Fraser is associated with what might be called a "third generation" of practitioners of institutional critique, a practice that emerged in the late 1960s and early 1970s in reaction to the growing commodification of art and the prevailing ideals of art's autonomy and universality. Closely related to conceptual and site-specific art, institutional critique is concerned with the disclosure and demystification of how the artistic subject as well as the art object are staged and reified by the art institution. Fraser's work is differentiated from a first wave of critical practitioners -- Michael Asher, Daniel Buren, Marcel Broodthaers, Hans Haacke -- in that she treats the institution as a set of positions and social relations rather than a physical site in which institutional power can be clearly located. Her practice answers to a more profoundly sociological model than the phenomenological and spatial models proffered by her predecessors. Fraser's earliest works emerged out of 1980s appropriation art as represented by the work of Sherrie Levine, Allan McCollum, and Louise Lawler, among others, yet she extends this gesture to include not only the appropriation of objects, images, and texts, but also positions and functions.

In an era marked by the rise of the corporate mega-museum and the global art market, this Focus show examines the ways in which Fraser continues to provocatively negotiate the contradictions and complicities inherent in contemporary manifestations of institutional critique. The exhibition was initially inspired by the Kemper Art Museum's recent acquisition of two of Fraser's works, the video Little Frank and his Carp (2001), shot at the Guggenheim Museum in Bilbao, and a C-print Untitled (Pollock/Titian) #4 (2005). Works by the artist from the mid-1980s to the present will also be included, with special attention paid to the artists recent series of photographs exploring art historical representations through the use of appropriated imagery as well as her strategic implementation of video installation and projection.

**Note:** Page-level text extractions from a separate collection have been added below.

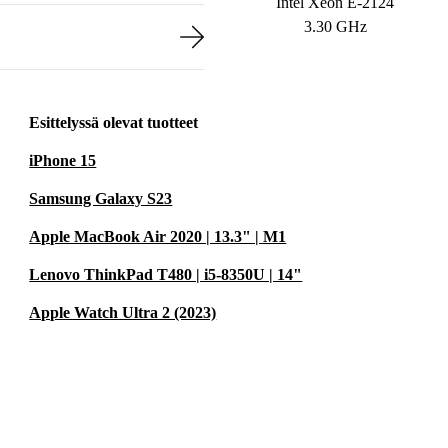
Intel Xeon E-2124
3.30 GHz
Esittelyssä olevat tuotteet
iPhone 15
Samsung Galaxy S23
Apple MacBook Air 2020 | 13.3" | M1
Lenovo ThinkPad T480 | i5-8350U | 14"
Apple Watch Ultra 2 (2023)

Curated by Meredith Malone, curatorial intern, Andrea Fraser, "What do I, as an artist, provide?" is the second in the Museum's recently inaugurated Focus exhibition series, which explores a theme, a single work, or a group of works by a single artist from the permanent collection. The exhibition will be accompanied by an illustrated brochure.

Selected works

About the Artist

1965: born in Billings, Montana

1982-84: School of Visual Arts, New York

1984-85: Whitney Museum of American Art Independent Study Program, New York

1985-86: New York University, New York

Andrea Fraser's work is exhibited in both the United States and internationally. She has had numerous solo exhibitions, including a mid-career retrospective, Andrea Fraser, Works: 1984 to 2003, organized by the Kunstverein, Hamburg, in 2003, and a survey of her video work presented by the Belkin Art Gallery, University of British Columbia, in 2002. Fraser's work is in public collections worldwide, including the Centre Georges Pompidou, Paris; Museu d'Art Contemporani, Barcelona; Museum of Modern Art, New York; National Gallery, Berlin; and Tate Modern, London. She was a founding member of the feminist performance group, The V-Girls (1986-96); the project-based artist initiative Parasite (1997-98); and the cooperative art gallery Orchard (2005-present). In 2005, the MIT Press published Museum Highlights: The Writings of Andrea Fraser. The artist recently relocated from New York to California to join the art faculty of the University of California, Los Angeles.